I always want to be a fighter. Not a fighter, like a rebel teenager, no, just a fighter, the person who fights to live. I want to live as a fighter, I want to be the person who fights for her own happiness, who fights for what she wants, fight for everything, everything that is right for her.
But, I'm not a fighter.
I'm more to a spectator. I watched. I don't do anything, I don't fight when I see people leaving, I don't fight when I lose control of the situation, but that does not mean I surrender, I just ... I just don't know what to do.
When everything is falling apart, I just hold to myself, I keep telling myself that God is there, God is with you, look around, but I keep falling. I am just not strong enough. I don't know what is wrong with me, I don't know what is the thing that make me sad, I don't know why I feel sad.

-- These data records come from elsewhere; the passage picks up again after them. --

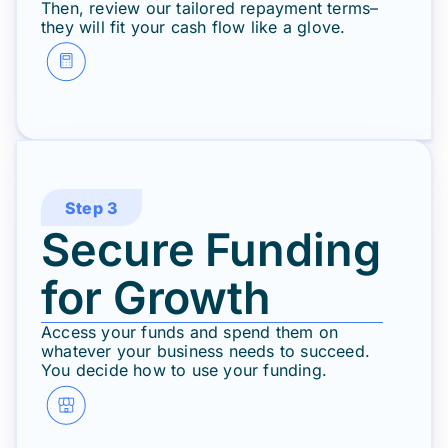
Then, review our tailored repayment terms–
they will fit your cash flow like a glove.
Step 3
Secure Funding
for Growth
Access your funds and spend them on
whatever your business needs to succeed.
You decide how to use your funding.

Maybe this is the bipolarity talking, but seriously, what should I do ?
I really wish I am a fighter, I really hope I have my armor with me, I really hope I am strong enough to fight every unease feelings, I really really really want to.
It's true what Fithri Natasha wrote, I've pushed people away, I've built wall, now I'm trapped inside, hoping someday, I'd finally be the fighter who I wanna be, who really stands on her own feet, who fights for her own right, who knows her priorities, having the strongest heart, and could finally crashed the wall so I could see the rainbows again.
I hope that someday would come really soon.